A lot of people object vociferously and write letters of outrage to the Daily Sketch when they hear of young offenders being taken on luxurious foreign holidays at the taxpayers' expense, but most of them, I suspect, would approve of this one. It was the brainchild of Bert Klaxon, whose aristocratic cousin in Flanders was handling the European end, and it had been organised in conjunction with the Clapham Ambulance Children's Charity, a radical body dedicated to funding and implementing innovative solutions to the problems of teenage delinquency.

Almost two years in the planning, this particular scheme sought to bring together from all over England boys who had been already written off as nothing but persistent trouble-makers and anti-social scum, and demonstrate to them that there are options available in life beyond the narrow and restrictive cul de sac of drugs, violence and petty crime. All in all there were nearly ten thousand feckless hooligans taking part in this massive exercise, in what would prove to be the most memorable experience of their futile lives.
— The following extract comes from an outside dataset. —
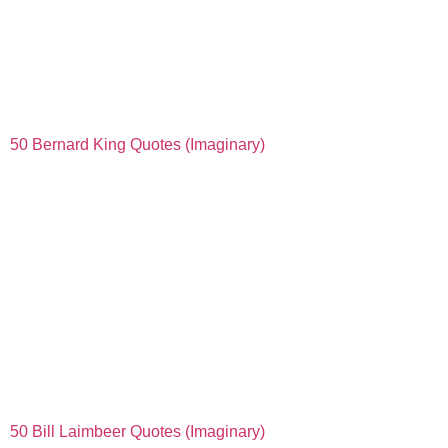
50 Bernard King Quotes (Imaginary)
50 Bill Laimbeer Quotes (Imaginary)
An enormous man with a huge moustache blew a loud blast on a whistle and other similar men followed his lead until the sound of perhaps fifty whistles filled the air. At this signal, the boys swarmed aggressively out of the trenches and up a grass slope to the crest of a ridge and began to charge down the other side towards a wood which lay about half a mile away, wielding bats, knives, chains and all manner of home-made weapons. Luke, Danny and Jake ran side by side, not wanting to be separated in the confusion, their habitual sneers turning to laughter as they started to enjoy themselves, yelling loudly with the sheer joy of youthful physical exertion and the prospect of a fight with some foreigners.

From the shadows behind the tree line, Hauptmann Adolf von Klaxon watched the shouting boys advancing towards him across the muddy field, thousand upon thousand of them in their uniforms of hoodies, trainers and trackies. He raised his Zeiss Silvamar field glasses to his eyes and calculated carefully, gauging the distance between himself and the charging Englanders. He looked left and right down the line, checking for the last time the readiness of the heavy machine guns with their belts of three-inch bullets snaking to the ground, making sure his Maschinengewehr Feldwebelen were waiting attentively for his signal.

Satisfied, he raised his right arm and held it steadily aloft, counting the seconds. And then, with Teutonic precision and decisiveness, he brought it sharply down, slapping it against the side of his breeches.